The old days and the old ways of finding a management or leadership job, extending back more than 75 years, are over. Active Career Management (ACM)is now, and forever more, will be essential to achieving sustainable professional success.
Career Boot Camp Planned for April
ACM will be one of the focal points of the YourCAREER Community boot camp scheduled for April. This three-hour event will cover the essential elements of career management, from building a Value Brand Statement and an ATS-friendly resume to Networking 3.0, mastering the art of the job interview, managing a job search, planning a career change, and overseas employment.
This three-hour event, produced by JohnGSelf.Com, is being planned for a Saturday morning. Admission will be free.
Watch for the save-the-date announcement on Thursday along with additional details regarding the complete agenda as well as some great guest speakers.
Excitement Brews Over AI-Driven Cost Cuts
Saudi Wealth Fund leaders returned to Miami Beach last week for their Future Investments Initiative gathering.
Well-heeled investors, including the ex-president’s son-in-law and several cabinet secretaries, were in attendance. Also there were Michael Dell, the former SoftBank executive Marcelo Claure, the private equity mogul Robert Smith, and Gwyneth Paltrow (who is raising a venture fund.)

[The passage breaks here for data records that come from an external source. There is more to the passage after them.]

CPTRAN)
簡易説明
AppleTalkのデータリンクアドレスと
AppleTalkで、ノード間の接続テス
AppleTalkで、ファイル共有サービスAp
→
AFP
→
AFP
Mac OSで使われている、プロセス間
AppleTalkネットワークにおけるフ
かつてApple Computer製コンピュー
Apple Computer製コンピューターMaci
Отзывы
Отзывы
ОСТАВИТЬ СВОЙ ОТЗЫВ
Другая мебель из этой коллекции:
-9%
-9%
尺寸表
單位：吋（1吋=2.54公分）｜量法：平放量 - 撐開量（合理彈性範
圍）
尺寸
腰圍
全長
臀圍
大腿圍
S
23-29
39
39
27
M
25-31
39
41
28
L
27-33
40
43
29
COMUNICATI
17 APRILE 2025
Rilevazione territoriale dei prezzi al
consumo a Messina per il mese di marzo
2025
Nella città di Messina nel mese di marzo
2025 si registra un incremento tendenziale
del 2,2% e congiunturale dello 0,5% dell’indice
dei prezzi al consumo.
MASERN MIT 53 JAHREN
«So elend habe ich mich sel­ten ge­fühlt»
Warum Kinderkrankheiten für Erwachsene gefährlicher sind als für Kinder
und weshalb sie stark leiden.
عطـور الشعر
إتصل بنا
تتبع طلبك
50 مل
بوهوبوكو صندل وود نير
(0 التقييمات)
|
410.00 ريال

On the subject of AI, Andrew Ross Sorkin, who produces the New York Times’ DealBook column, reported that “Artificial intelligence was a major topic on and offstage. One executive told DealBook that people weren’t fully appreciating how many layoffs the technology will bring. Another recounted conversations in which other corporate leaders spoke excitedly about A.I.-driven cost cuts, Sorkin wrote”

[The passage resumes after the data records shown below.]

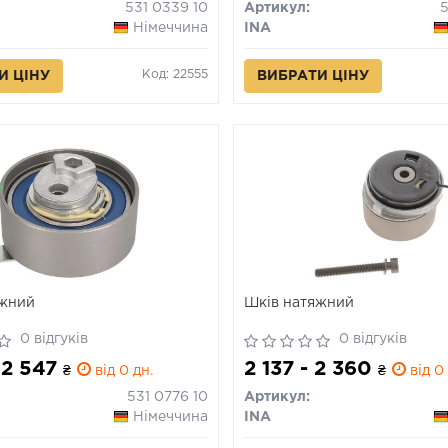
531 0339 10
Артикул:
Німеччина
INA
Код: 22555
И ЦІНУ
ВИБРАТИ ЦІНУ
яжний
Шків натяжний
0 відгуків
0 відгуків
 2 547
2 137 - 2 360
₴
від 0 дн.
₴
від 0 
531 0776 10
Артикул:
Німеччина
INA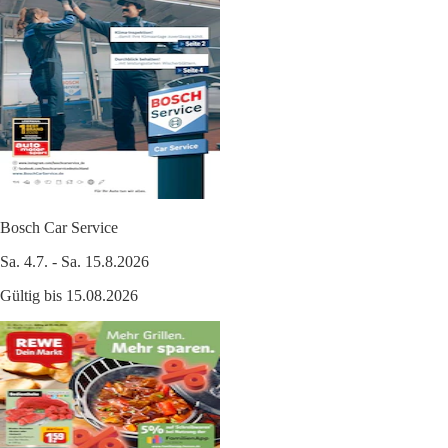
Bosch Car Service
Sa. 4.7. - Sa. 15.8.2026
Gültig bis 15.08.2026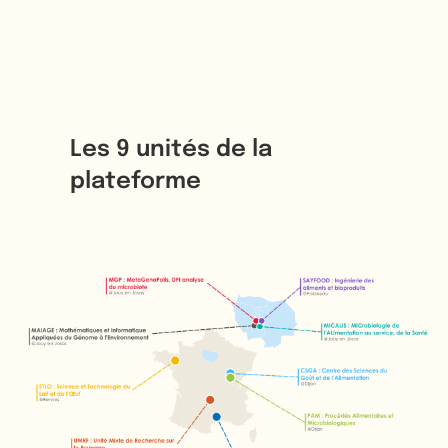
Les 9 unités de la
plateforme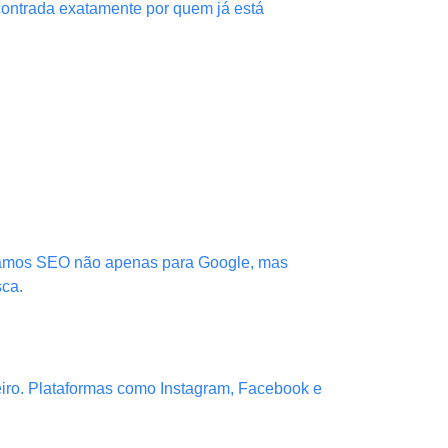
contrada exatamente por quem já está
izamos SEO não apenas para Google, mas
sca.
iro. Plataformas como Instagram, Facebook e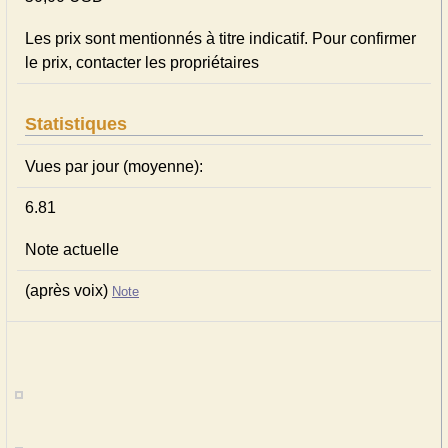
Les prix sont mentionnés à titre indicatif. Pour confirmer
le prix, contacter les propriétaires
Statistiques
Vues par jour (moyenne):
6.81
Note actuelle
(après voix)
Note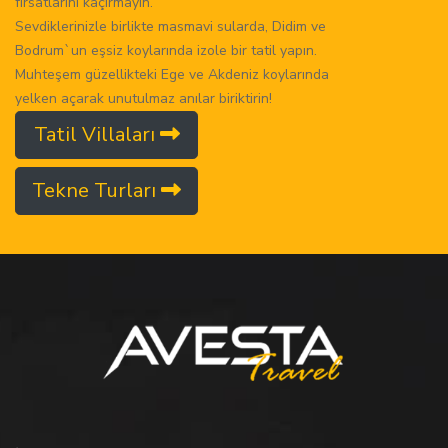
fırsatlarını kaçırmayın.
Sevdiklerinizle birlikte masmavi sularda, Didim ve
Bodrum`un eşsiz koylarında izole bir tatil yapın.
Muhteşem güzellikteki Ege ve Akdeniz koylarında
yelken açarak unutulmaz anılar biriktirin!
Tatil Villaları
Tekne Turları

This reporting from DealBook notwithstanding, the number of jobs that will be lost to AI remains uncertain, like so many other things in today’s economy, including whether we will, or will not have a recession.
I have found that CEOs who run public companies periodically like to talk about reducing headcounts or the potential for plans for layoffs in the future because it is music to Wall Street’s ears and bumps up the share price.
Many Americans Believe the Economy Is Rigged
Writing in a guest essay for the New York Times, Katherine J. Cramer and Jonathan D. Cohen report that many Americans they have interviewed believe the economy was created by the rich and powerful “to benefit themselves and have left others with too little or nothing at all.” (If you are not a Times subscriber, you may encounter a paywall notification)
Ms. Cramer is a co-chair of the Commission on Reimagining Our Economy at the American Academy of Arts & Sciences. Mr. Cohen is a senior program officer at the American Academy of Arts & Sciences.
“When experts talk about the economy, they often focus on issues that many Americans feel have little effect on their lives. Growth and productivity are important, but they are not everything. The nation needs to focus less on how the economy is doing and focus more on how Americans are doing,” Ms. Cramer and Mr. Cohen wrote.
I believe that is a big reason that President Biden’s polling numbers on the economy are troublesome for his re-election. In a recent Gallup poll, 45 percent of Americans rate the economy as poor; 63 percent say it is getting worse, not better. When asked how they were doing economically, 63 percent said high prices pose a severe or moderate financial hardship, according to Gallup’s January poll.
If AI automation does drive the elimination of thousands of US jobs, this belief that the economy is rigged will only be reinforced. It will be a heavy lift for politicians or anyone else to explain to hard-working Americans that this mysterious magic that has upended their lives is not inherently bad.